§ **EXTRAIT**

——————

Mehdi Bayat, administrateur délégué du club belge de Charleroi, a réussi un très beau coup cette année en achetant Victor Osimhen pour 3,5 millions d'euros puis en le revendant près de 4 fois ce prix au LOSC cet été. Il prédit un grand avenir au jeune buteur nigérian.
Arrivé cet été à Lille, l'avant-centre nigérian Victor Osimhen, 20 ans, est la révélation de ce début de saison en Ligue 1. Son nom figure tout en haut du classement des buteurs (à égalité avec le Lyonnais Moussa Dembélé), avec 5 réalisations en 5 matches joués.
La saison dernière, il n'évoluait pas loin de Lille, en Belgique, au Royal Charleroi Sporting Club. Mehdi Bayat, l'administrateur délégué des Zèbres (et par ailleurs président de l'Union belge de football), a accepté de répondre à nos questions sur ce jeune prodige acheté par les Dogues 12 millions d'euros (+ 3 millions de bonus maximum et un pourcentage à la revente).
► Victor Osimhen s'apprête à faire ses débuts en Ligue des Champions ce mardi avec le LOSC contre l'Ajax. C'est sans doute une très grande satisfaction pour vous qui avez contribué à le révéler ?
MEHDI BAYAT : Oui, évidemment. On a eu la chance de faire grandir un garçon comme Victor qui est non seulement quelqu'un de très attachant mais aussi quelqu'un qui se donne vraiment à fond pour le club où il est. Il a réussi en moins d'un an à conquérir le coeur des supporters.
On le voit aussi dans ses matches avec Lille, il a toujours cette envie de gagner. Et quand on le voit continuer à grandir, on est effectivement fier d'avoir pu marquer, d'une certaine manière, son début de carrière.
► Osimhen est actuellement meilleur buteur de Ligue 1. Ça vous a surpris qu'il s'adapte aussi vite à la Ligue 1 ?

——————

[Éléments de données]

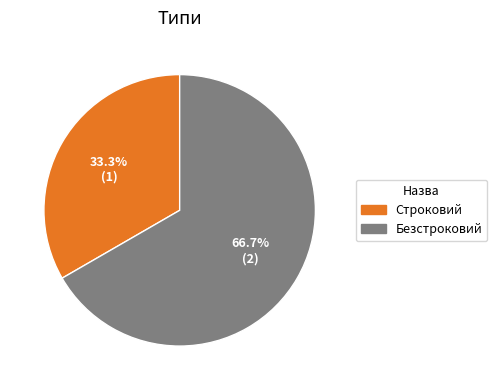

Which category has the smallest portion of the pie?

Строковий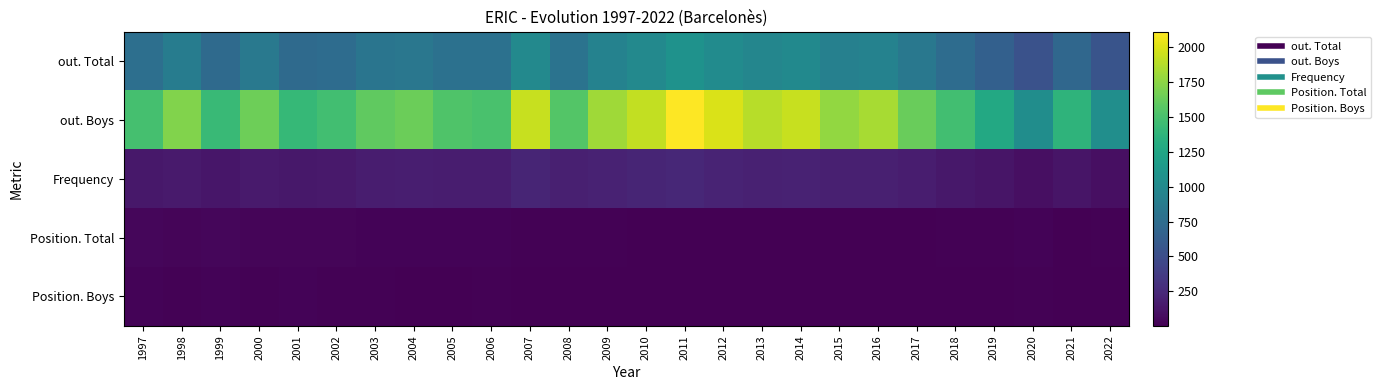

How many categories are shown in the chart?

26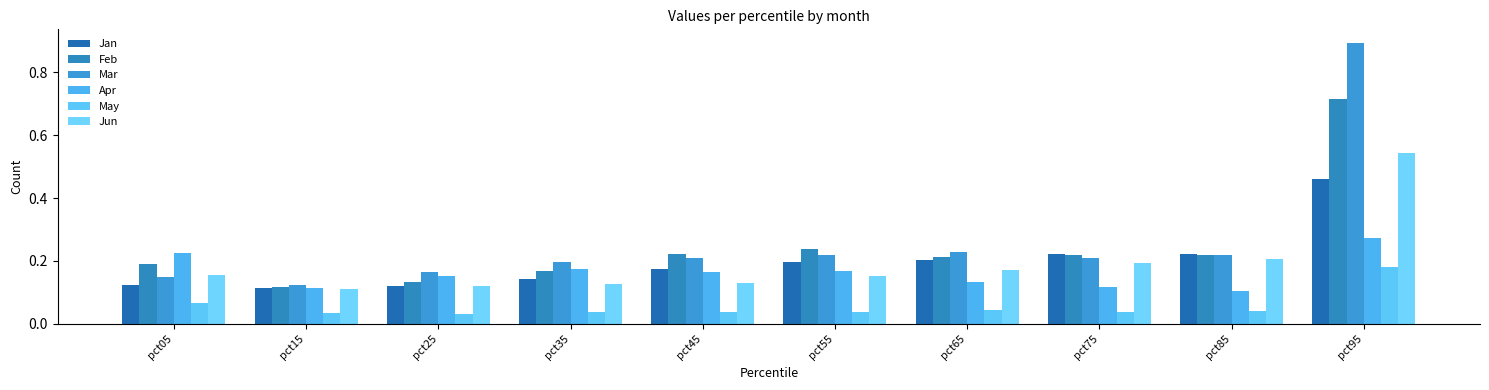

Which series has the largest total across all categories?

Mar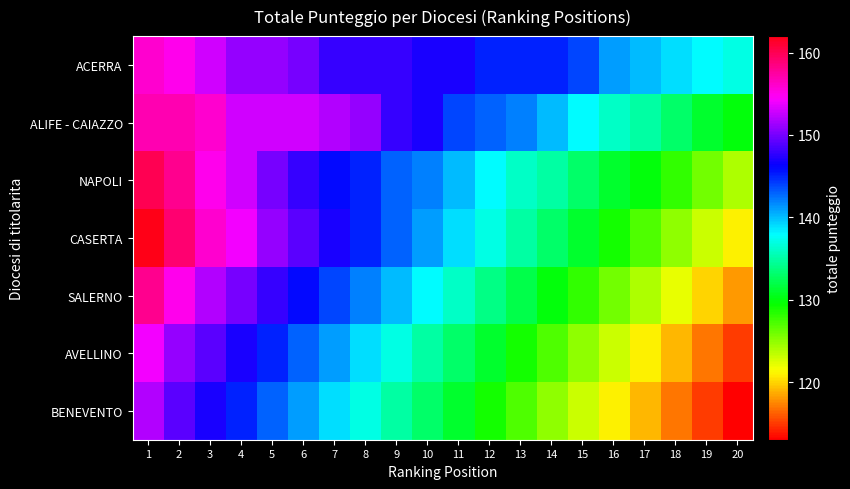

What is the minimum value shown in the chart?

113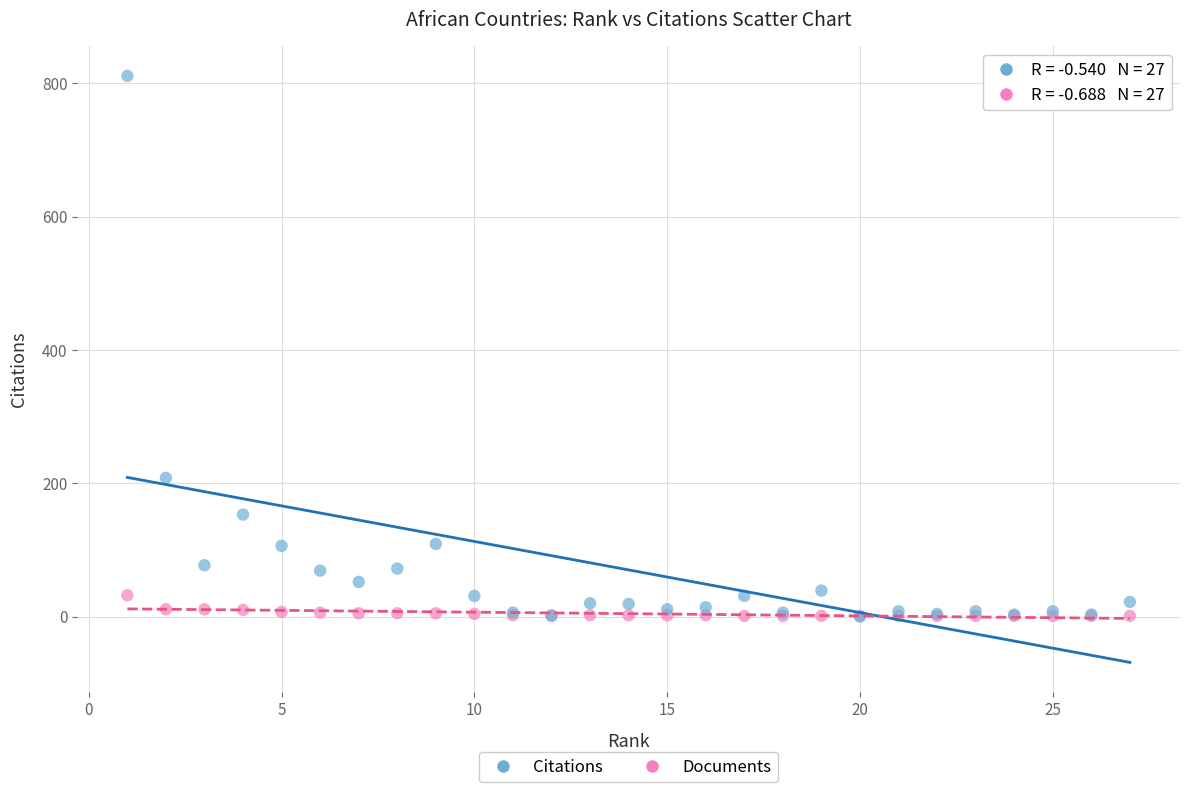

In the Citations series, what Y value is closest to 405?

208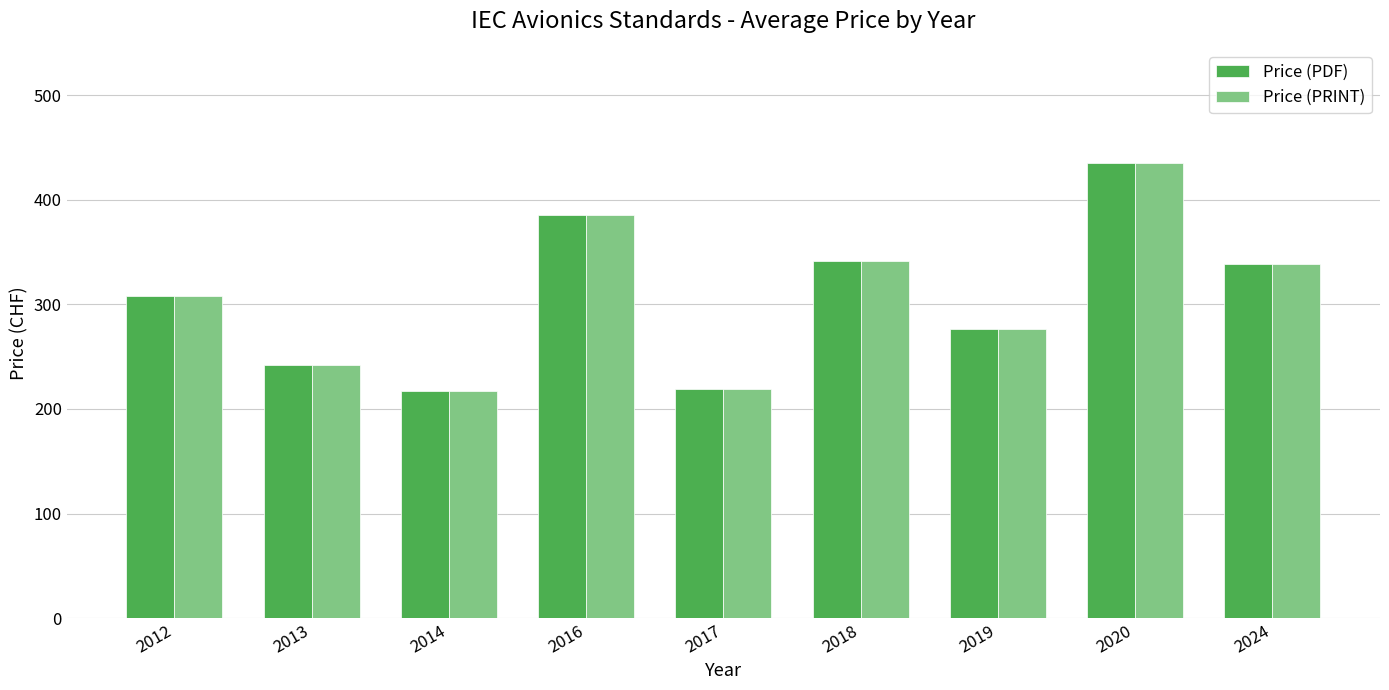

Which category has the highest value in the Price (PRINT) series?

2020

——————

§ **ACTIVITÉ 1**
Recopiez fidèlement le passage de l'extrait sur Victor Osimhen qui commence à "Arrivé cet été" et se termine à "le révéler ?".
§ **ACTIVITÉ 2**
D'après l'extrait sur Victor Osimhen, pourquoi Mehdi Bayat a-t-il réussi un très beau coup cette année ? Répondez en une à trois phrases.
§ **ACTIVITÉ 3**
Poursuivez l'extrait sur Victor Osimhen à partir de sa dernière phrase.

§ **RÉPONSE ATTENDUE 1**
Arrivé cet été à Lille, l'avant-centre nigérian Victor Osimhen, 20 ans, est la révélation de ce début de saison en Ligue 1. Son nom figure tout en haut du classement des buteurs (à égalité avec le Lyonnais Moussa Dembélé), avec 5 réalisations en 5 matches joués.
La saison dernière, il n'évoluait pas loin de Lille, en Belgique, au Royal Charleroi Sporting Club. Mehdi Bayat, l'administrateur délégué des Zèbres (et par ailleurs président de l'Union belge de football), a accepté de répondre à nos questions sur ce jeune prodige acheté par les Dogues 12 millions d'euros (+ 3 millions de bonus maximum et un pourcentage à la revente).
► Victor Osimhen s'apprête à faire ses débuts en Ligue des Champions ce mardi avec le LOSC contre l'Ajax. C'est sans doute une très grande satisfaction pour vous qui avez contribué à le révéler ?

§ **RÉPONSE ATTENDUE 2**
Mehdi Bayat a acheté Victor Osimhen pour 3,5 millions d'euros. Il l'a ensuite revendu au LOSC cet été pour près de quatre fois ce prix.

§ **RÉPONSE ATTENDUE 3**
MB : Pas du tout. Je l'avais d'ailleurs très clairement dit à Marc Ingla (le directeur général du LOSC NDR). Bon, c'est sûrement aussi ce que disent tous les gens qui sont en discussion avec d'autres clubs pour vendre un de leurs joueurs (rires). Mais je n'étais pas dans l'erreur. Je n'avais aucun doute sur le fait qu'il allait réussir.
Quand on regarde, de manière générale, le niveau du championnat de Belgique aujourd'hui et à quel point il est devenu un exportateur de joueurs de qualité pour des montants très importants vers les grands championnats européens, il faut se dire que c'est un très bon vivier. Le niveau est quand même là. Le top 5 ou le top 6 belge a plus ou moins le même niveau que le top 5 ou le top 6 français, hors "galactiques" du Paris Saint-Germain...
► Osimhen est arrivé chez vous, à Charleroi, à l'été 2018, sous forme de prêt, en provenance de Wolfsburg (Allemagne). A l'époque, c'était un joueur que vous suiviez déjà depuis longtemps ? Comment ça s'est passé ?
MB : C'est un joueur qui a eu son heure de gloire après la Coupe du Monde U17 au Chili (en 2015 NDR) où il avait cartonné (le Nigéria avait remporté la compétition et Osimhen terminé meilleur buteur avec 10 réalisations NDR). A ce moment là, pas mal de clubs étaient déjà sur lui et finalement il est allé à Wolfsburg. Dès lors, ce n'était plus du tout le profil de joueur sur lequel Charleroi pouvait se positionner. Parce que quand on a tous les grands clubs européens qui se tapent dessus pour aller chercher un gamin de cet âge-là, ça devient compliqué...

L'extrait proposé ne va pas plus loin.